Notice a brand that is particularly great at capturing YouTube views? Reach out or watch their strategies and try to implement the same things for your own YouTube campaign. The opposite is just as true. Take note of everything, including the positives and negatives, and use that data to fine-tune your processes.

6. Mobile First

Mobile internet traffic surpassed desktop for the first time recently, and it will continue to hold a large share of the market for the foreseeable future. That’s because mobile devices and modern smartphones are incredibly convenient. They put the power in the user’s hand, giving them more freedom to engage, consume and interact when and where they want to.

In your endless campaign to boost social exposure, don’t overlook or ignore mobile users. Concerning websites and brand portals, the impact is undeniable. You need a mobile-friendly version of your site or storefront. How does that translate to social?

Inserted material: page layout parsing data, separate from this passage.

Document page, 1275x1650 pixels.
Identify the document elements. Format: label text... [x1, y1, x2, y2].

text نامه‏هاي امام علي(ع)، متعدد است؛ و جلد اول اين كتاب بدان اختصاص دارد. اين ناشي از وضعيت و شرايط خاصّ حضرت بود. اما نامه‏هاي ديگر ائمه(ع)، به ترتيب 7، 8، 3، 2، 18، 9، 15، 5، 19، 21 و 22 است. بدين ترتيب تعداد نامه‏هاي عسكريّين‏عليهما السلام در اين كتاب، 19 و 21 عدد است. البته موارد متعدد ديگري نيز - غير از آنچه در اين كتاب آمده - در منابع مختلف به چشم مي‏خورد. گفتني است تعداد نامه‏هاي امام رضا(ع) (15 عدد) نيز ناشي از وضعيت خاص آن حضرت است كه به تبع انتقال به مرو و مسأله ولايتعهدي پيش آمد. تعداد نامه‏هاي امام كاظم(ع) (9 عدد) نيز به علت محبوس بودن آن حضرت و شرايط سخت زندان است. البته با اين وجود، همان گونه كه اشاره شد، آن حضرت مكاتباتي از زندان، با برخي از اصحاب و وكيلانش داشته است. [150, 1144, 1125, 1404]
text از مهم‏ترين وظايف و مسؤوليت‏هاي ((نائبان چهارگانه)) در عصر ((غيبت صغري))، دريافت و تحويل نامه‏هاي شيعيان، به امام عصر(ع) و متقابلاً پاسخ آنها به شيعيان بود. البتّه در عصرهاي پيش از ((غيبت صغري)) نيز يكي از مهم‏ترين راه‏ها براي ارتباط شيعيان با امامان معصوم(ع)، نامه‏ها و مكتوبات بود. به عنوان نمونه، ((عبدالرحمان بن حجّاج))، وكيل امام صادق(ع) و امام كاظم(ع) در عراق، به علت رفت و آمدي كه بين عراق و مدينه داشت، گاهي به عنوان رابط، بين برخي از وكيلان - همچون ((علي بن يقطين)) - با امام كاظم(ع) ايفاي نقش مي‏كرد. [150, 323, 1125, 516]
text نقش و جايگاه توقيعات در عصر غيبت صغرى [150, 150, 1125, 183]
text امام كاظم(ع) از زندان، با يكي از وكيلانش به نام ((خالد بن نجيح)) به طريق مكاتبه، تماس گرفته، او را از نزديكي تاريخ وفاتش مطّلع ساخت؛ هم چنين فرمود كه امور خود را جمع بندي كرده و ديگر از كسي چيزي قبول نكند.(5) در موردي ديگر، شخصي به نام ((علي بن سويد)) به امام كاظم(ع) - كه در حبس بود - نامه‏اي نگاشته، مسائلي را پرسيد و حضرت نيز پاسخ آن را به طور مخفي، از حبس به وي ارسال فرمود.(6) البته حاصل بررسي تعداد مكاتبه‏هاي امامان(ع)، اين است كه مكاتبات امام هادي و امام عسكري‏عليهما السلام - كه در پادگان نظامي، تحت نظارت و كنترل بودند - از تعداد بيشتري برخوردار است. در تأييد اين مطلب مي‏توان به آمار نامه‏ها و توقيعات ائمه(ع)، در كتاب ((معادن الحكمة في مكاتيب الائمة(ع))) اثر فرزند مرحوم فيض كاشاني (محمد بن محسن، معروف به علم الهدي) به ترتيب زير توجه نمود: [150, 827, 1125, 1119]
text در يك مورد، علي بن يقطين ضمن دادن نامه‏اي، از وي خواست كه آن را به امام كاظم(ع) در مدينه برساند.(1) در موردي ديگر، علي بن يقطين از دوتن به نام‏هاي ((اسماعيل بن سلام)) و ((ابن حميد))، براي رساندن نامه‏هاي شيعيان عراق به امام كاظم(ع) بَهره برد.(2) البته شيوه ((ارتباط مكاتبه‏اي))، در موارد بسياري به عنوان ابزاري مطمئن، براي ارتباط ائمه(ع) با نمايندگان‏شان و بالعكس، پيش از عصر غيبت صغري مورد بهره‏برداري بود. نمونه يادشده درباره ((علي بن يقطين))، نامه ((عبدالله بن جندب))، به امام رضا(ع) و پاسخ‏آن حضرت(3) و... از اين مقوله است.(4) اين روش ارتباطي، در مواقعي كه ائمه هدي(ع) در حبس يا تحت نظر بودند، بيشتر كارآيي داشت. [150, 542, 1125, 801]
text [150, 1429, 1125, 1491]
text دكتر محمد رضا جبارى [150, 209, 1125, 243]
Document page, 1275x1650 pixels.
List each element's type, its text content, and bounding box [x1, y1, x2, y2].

A large majority of social users are browsing via their mobile devices. That means optimizing content, text, visuals and everything else for the mobile user. Yes, networks like Facebook handle a lot of this automatically for you. It’s still up to you, however, to deliver quality content — especially visuals — that doesn’t bog down or interfere with their experiences.

 

Whether you’re just starting out on social media or have been running social campaigns since the early days of Facebook, these tips can help you reach your target audience more effectively. The bottom line? Meet your customers where they are and connect with them on a personal level with your content. Do that, and you’ll start building an online following in no time.